Il Comune di residenza effettua il controllo attestante
l'esistenza dei requisiti, ivi compresi quelli indicati
all'allegato "A" della presente legge. Nell'autocertificazione
deve essere specificato un periodo di inattività pari a 60
giorni anche non consecutivi, ridotti a 30 giorni in Comuni
sprovvisti di strutture ricettive.
Le Province istituiscono un Albo ufficiale che censisca le
famiglie che svolgono l'attività saltuaria di "Bed and
Breakfast" dal quale desumere informazioni al solo scopo
statistico.
E' fatto obbligo a chi esercita l'attività di "Bed and
Breakfast" di comunicare al Comune competente in tempo reale il
movimento degli ospiti ai fini della rilevazione statistica e
alla Regione i prezzi minimi e massimi applicati con specifica
delle stagionalità, nonché il periodo di apertura e chiusura
dell'attività. L'esercizio dell'attività non necessita di
iscrizione al Registro imprese turistiche.
L'Albo ufficiale dei "Bed and Breakfast" è pubblicato
annualmente nel Bollettino Ufficiale della Regione.

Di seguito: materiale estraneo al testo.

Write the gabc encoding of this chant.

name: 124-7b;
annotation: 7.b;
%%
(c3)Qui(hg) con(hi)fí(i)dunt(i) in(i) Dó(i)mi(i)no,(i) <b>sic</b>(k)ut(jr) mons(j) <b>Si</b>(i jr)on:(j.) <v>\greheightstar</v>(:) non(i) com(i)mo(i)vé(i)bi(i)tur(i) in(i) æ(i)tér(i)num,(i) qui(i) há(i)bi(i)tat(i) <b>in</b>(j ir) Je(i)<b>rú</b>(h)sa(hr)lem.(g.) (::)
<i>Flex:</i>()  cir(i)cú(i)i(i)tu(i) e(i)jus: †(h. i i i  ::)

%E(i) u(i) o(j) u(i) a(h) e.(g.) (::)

Possono
essere ammesse a contributi iniziative esercitate in forma
associata perla creazione di un marchio che garantisca il
possesso dei parametri di qualità che identifichi il prodotto
"Bed and Breakfast Umbria" in modo omogeneo e visibile.
Il marchio è approvato dalla Giunta regionale con propria
deliberazione deve essere affisso, a spese degli interessati,
all'esterno delle sedi di esercizio delle attività".
La presente legge regionale sarà pubblicata nel Bollettino
Ufficiale della Regione.
E' fatto obbligo a chiunque spetti di osservarla e di farla
osservare come legge della Regione dell'Umbria.
ALLEGATO A
Integrativo dell' allegato C alla legge regionale 1 marzo 1994,
n.8.
C3 (Requisiti minimi obbligatori per l'esercizio dell'attivita'
di "Bed and Breakfast")
Buono stato di conservazione e manutenzione dell' immobile;
Arredamento funzionale, di buona fattura e in armonia con lo
stile dell' abitazione e del luogo;
Letto per persona;
Comodino per letto con lampada;
Tavolo;
Sedia per letto;
Armadio;
Specchio con presa corrente;
Cestino rifiuti;
Bagno completo con acqua calda e fredda, dotato di lavabo;
water, vasca da bagno o doccia, specchio con presa corrente,
armadio, chiamata di allarme in tutti i servizi igienici;
Riscaldamento;
Fornitura costante di energia elettrica.